Jumat, 06 Juli 2012

Kisah Singkat Bapak Supir Taksi

Aku pernah berbincang dengan seorang supir taksi yang usianya sudah tidak muda lagi. Di saat pria seumurannya sedang menikmati hari tua, bapak ini justru harus terus banting tulang demi keluarga. Ya, usianya sudah lebih dari setengah abad, tepatnya 52 tahun. Ia adalah seorang suami dan ayah dari dua orang anak yang kini sudah menjadi mahasiswa di sebuah perguruan tinggi swasta.

Aku berbincang banyak mengenai kisah hidupnya. Awalnya, aku hanya iseng menanyakan sudah berapa lama bapak bekerja menjadi supir taksi? Bapak supir ini menjawab bahwa ia belum lama menekuni profesi ini. Bahkan, belum sampai satu tahun. Belum sempat aku melontarkan pertanyaan berikutnya, bapak ini bercerita tentang awal mula ia menjadi supir taksi.

Bapak supir ini adalah seorang sarjana. Ya, ia merupakan alumni sebuah institut teknik yang ada di Indonesia. Pekerjaan yang ia tekuni sebenarnya cukup baik, bahkan bisa dibilang mapan. Karir sebagai manajer terus menanjak. Meskipun, sampai akhirnya pada pertengahan tahun 2010, krisis global yang saat itu melanda perekonomian dunia, ikut memberikan dampak bagi perusahaan tempat bapak supir ini bekerja. Alhsasil, ia pun terkena PHK dan perusahaan tersebut ditutup.

Bapak supir ini pun memulai bisnis kecil-kecilan. Namun, sayang, dewi fortuna mungkin belum berpihak padanya. Bisnis nya tersendat. Bapak supir ini sadar bahwa sebagai seorang kepala kelurga, ia tidak bisa tinggal diam. Akhirnya, ia memutuskan menjadi supir taksi demi memenuhi kebutuhan pokok keluarganya.

Aku merasa terharu mendengar kisahnya. Bapak supir ini mengatakan bahwa semua ia lakukan agar kedua anaknya bisa menjadi sarjana. Ia dan istrinya ingin melihat kedua anaknya bisa menggunakan toga dan dinyatakan lulus dengan gelar sarjana nya masing-masing. Ia tidak peduli jika dirinya harus terus bekerja keras pagi sampai malam, bahkan sampai pagi lagi. Fokusnya saat ini hanya satu, yaitu keluarga.
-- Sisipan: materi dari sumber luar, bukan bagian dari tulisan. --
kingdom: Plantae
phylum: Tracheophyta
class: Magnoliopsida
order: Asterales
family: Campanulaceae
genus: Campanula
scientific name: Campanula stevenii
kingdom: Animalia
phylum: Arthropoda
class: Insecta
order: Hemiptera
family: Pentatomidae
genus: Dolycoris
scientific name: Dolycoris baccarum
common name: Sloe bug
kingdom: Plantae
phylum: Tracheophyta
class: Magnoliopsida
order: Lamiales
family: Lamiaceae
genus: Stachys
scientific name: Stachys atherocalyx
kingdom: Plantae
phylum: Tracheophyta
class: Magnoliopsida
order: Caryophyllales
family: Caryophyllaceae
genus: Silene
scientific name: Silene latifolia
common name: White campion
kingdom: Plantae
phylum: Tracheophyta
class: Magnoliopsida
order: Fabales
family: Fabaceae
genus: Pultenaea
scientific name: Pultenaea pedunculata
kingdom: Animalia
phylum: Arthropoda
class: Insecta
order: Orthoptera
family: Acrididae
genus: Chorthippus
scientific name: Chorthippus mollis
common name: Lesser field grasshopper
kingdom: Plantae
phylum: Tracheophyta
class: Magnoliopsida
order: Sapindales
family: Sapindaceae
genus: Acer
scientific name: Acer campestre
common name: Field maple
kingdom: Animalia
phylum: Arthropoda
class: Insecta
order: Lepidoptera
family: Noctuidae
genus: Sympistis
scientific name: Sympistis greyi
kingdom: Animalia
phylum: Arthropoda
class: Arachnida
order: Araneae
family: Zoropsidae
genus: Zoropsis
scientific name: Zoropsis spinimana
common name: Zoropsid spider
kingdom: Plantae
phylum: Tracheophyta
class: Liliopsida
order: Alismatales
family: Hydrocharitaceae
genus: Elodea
Bapak supir ini mengaku bahwa kehidupan yang ia dan keluarganya jalani saat ini berbeda 180 derajat. Dulu, ia termasuk orang dengan tingkat ekonomi menengah ke atas. Namun, kini, baginya dan keluarga, bisa setiap hari makan pun mereka bersyukur. Ia selalu berpesan pada kedua anaknya bahwa inilah kehidupan yang harus mereka jalani. Semua ini adalah kehendak Tuhan dan memang inilah yang terbaik. Ia pun bercerita bahwa pada awalnya, istri dan kedua anaknya tidak siap menghadapi ini semua. Terutama, anaknya yang pertama, yang hidup sebagai mahasiswi di salah satu kampus bergengsi di ibukota. Bapak supir ini selalu berusaha memberikan pengertian pada keluarga nya dan berjanji bahwa ini hanya sementara.

Aku semakin tertegun mendengar kisahnya. Aku yang juga seorang mahasiswi merasa terbawa dalam emosi anak pertama bapak supir ini. Aku tahu, pasti sulit baginya menjalani kehidupan yang snagat jauh berbeda dengan kehidupannya dahulu. Tapi, aku salut dengan bapak supir ini. Ia selalu berusaha memberikan pengertian bagi keluarganya.

Bapak supir ini berpesan padaku, bahwa sebagai manusia kita harus selalu bersyukur. Bukan hanya melalui kata-kata, tetapi juga melalui tindakan. Selain itu, mengharagai adalah suatu hal yang juga penting. Baik itu menghargai orang lain ataupun benda seperti makanan dan uang.

Terima kasih, bapak supir. Kisah yang bapak ceritakan di perjalanan ini membuatku belajar mengenai roda kehidupan.